Now I understand why I was feeling dread…
Aug. 22nd, 2006 08:07 pmOriginally published at Memoirs of a Nobody. You can comment here or there.
We have until Friday (THIS Friday) to figure out a way to get my mother released on a TVA (no idea what that stands for, I just know it means she can come home with conditions), or else her doctor is signing the papers to have her transfered to the state hospital for the next six monthes and then they return to court.
Her lawyer won’t return her calls, her therapist has abandoned her, I’m working my ass of at her job that I haven’t seen her since last friday (gods I miss my mommy), and her mother went off to California or Idaho without even caring that mum is in the hospital (apparently she knows, mum kept saying she called her).

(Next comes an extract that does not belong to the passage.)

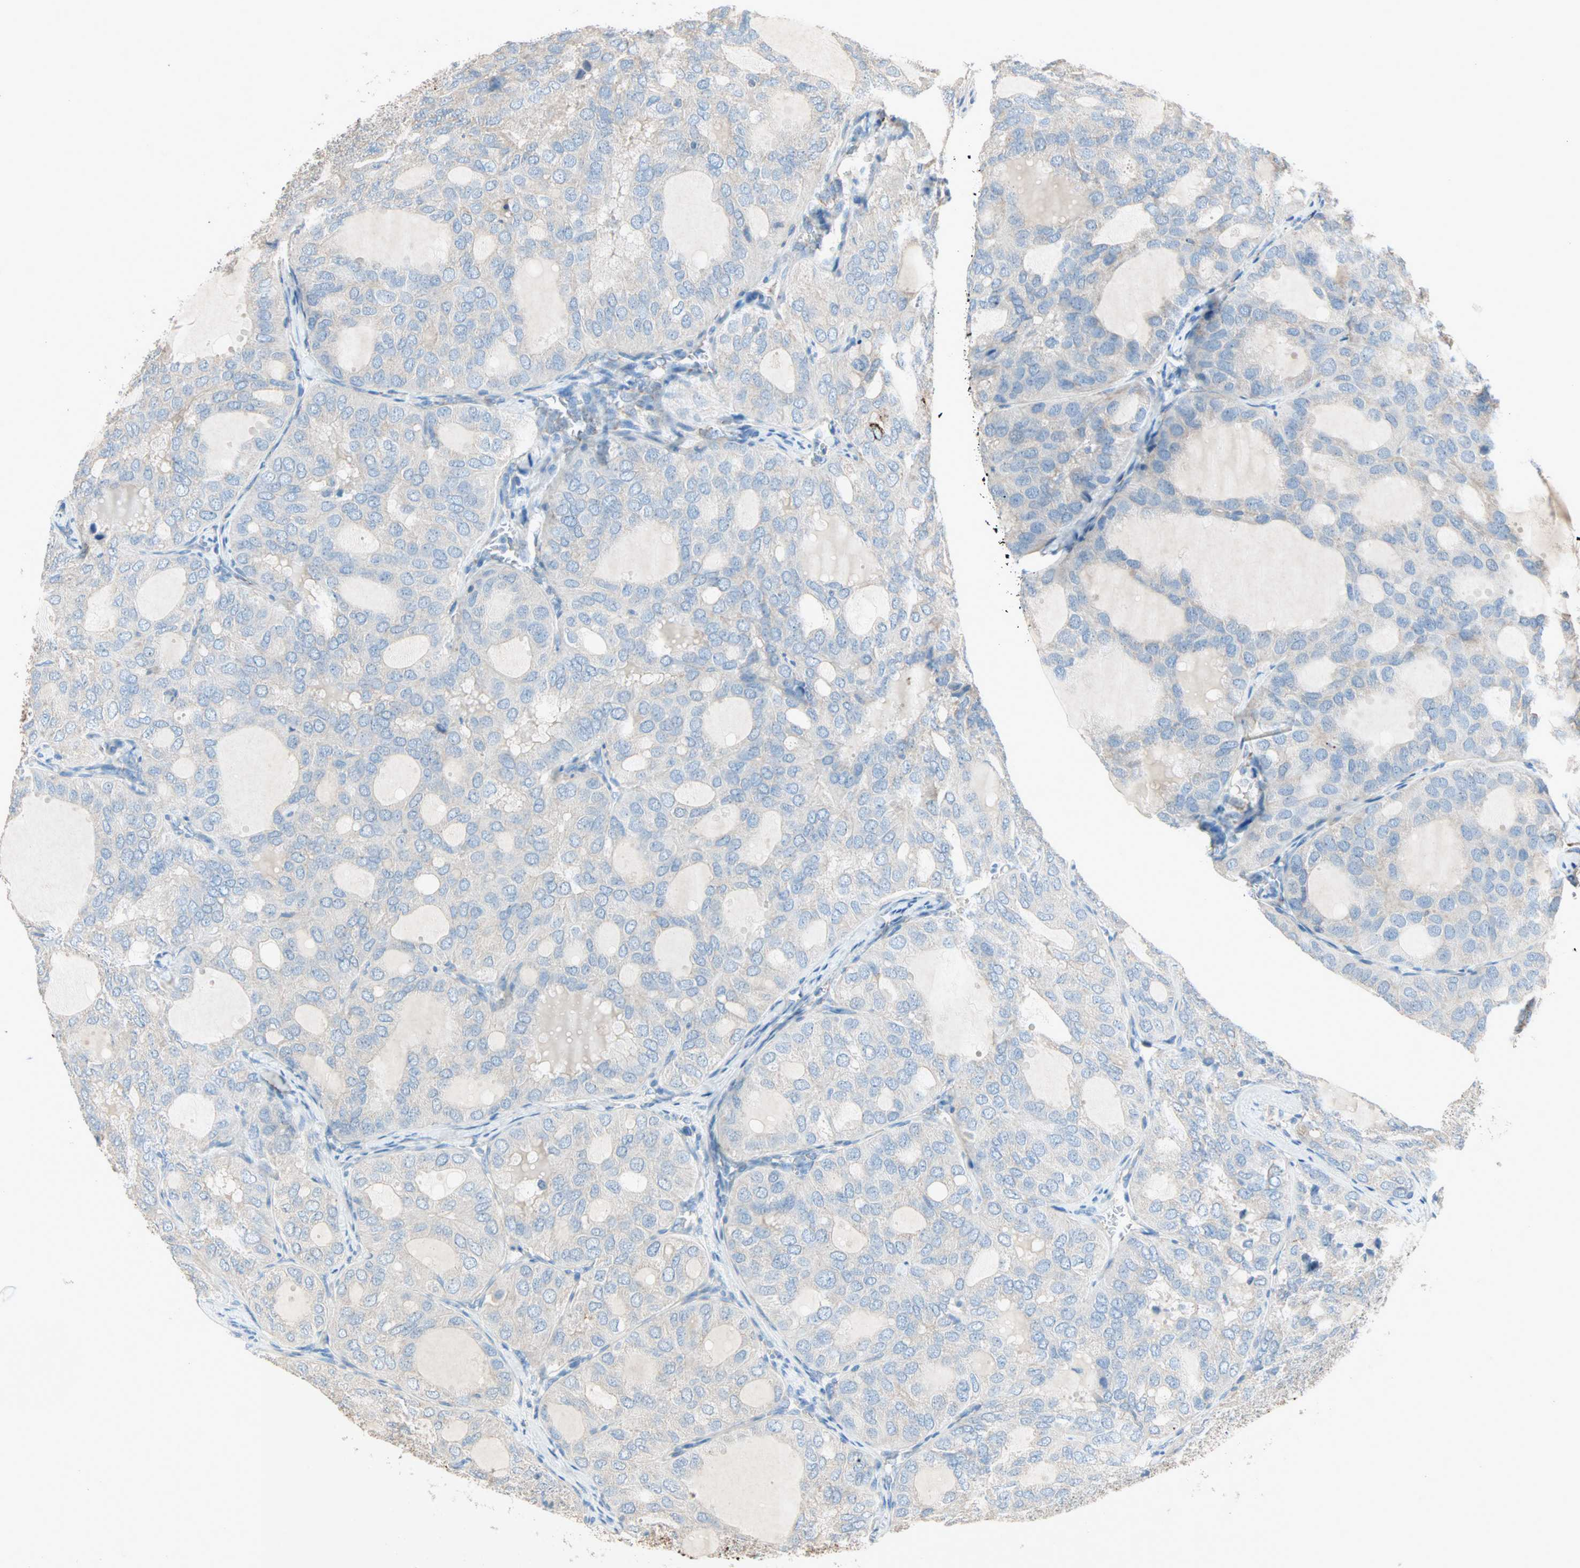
{"staining": {"intensity": "negative", "quantity": "none", "location": "none"}, "tissue": "thyroid cancer", "cell_type": "Tumor cells", "image_type": "cancer", "snomed": [{"axis": "morphology", "description": "Follicular adenoma carcinoma, NOS"}, {"axis": "topography", "description": "Thyroid gland"}], "caption": "High magnification brightfield microscopy of thyroid cancer (follicular adenoma carcinoma) stained with DAB (3,3'-diaminobenzidine) (brown) and counterstained with hematoxylin (blue): tumor cells show no significant positivity.", "gene": "ACVRL1", "patient": {"sex": "male", "age": 75}}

I can’t go another five + monthes without my mother. And if she gets sent to state (which is in…Salem? Fuck if I know), I wont’ be able to see her even once a week.
And even the thought of not having to see the therapist if she’s not here isn’t good because right now I’d see Dr. Phil if it was required (and he’s a quack, in my opinion).
ARG! I just want her HOME…and alive, but first the home. Because they’re nto doing anything to help her! They threatened to strip her naked, put her in a straight jacket and leave her in the isolation room until she’s shipped off and send a request that state keeps her the same way.
She’s restricted from group therepy because she ‘upsets’ the other patients due to her anger (umm, she’s locked away from the one person who is standing by her and not judging her, no shit she’s angry! I’m fucking livid), and they don’t do individual work.
What the fuck more are they going to do to her?! She’s depressed and suicidal, this shit isn’t helping! She WAS doing good and then it all went wrong and I’m getting more and more pissed off, more and more frustrated because it’s NOT all her fault and they’re blaming her!
I WANT MY MOMMY AND I WANT HER RIGHT NOW GODDESS DAMNIT!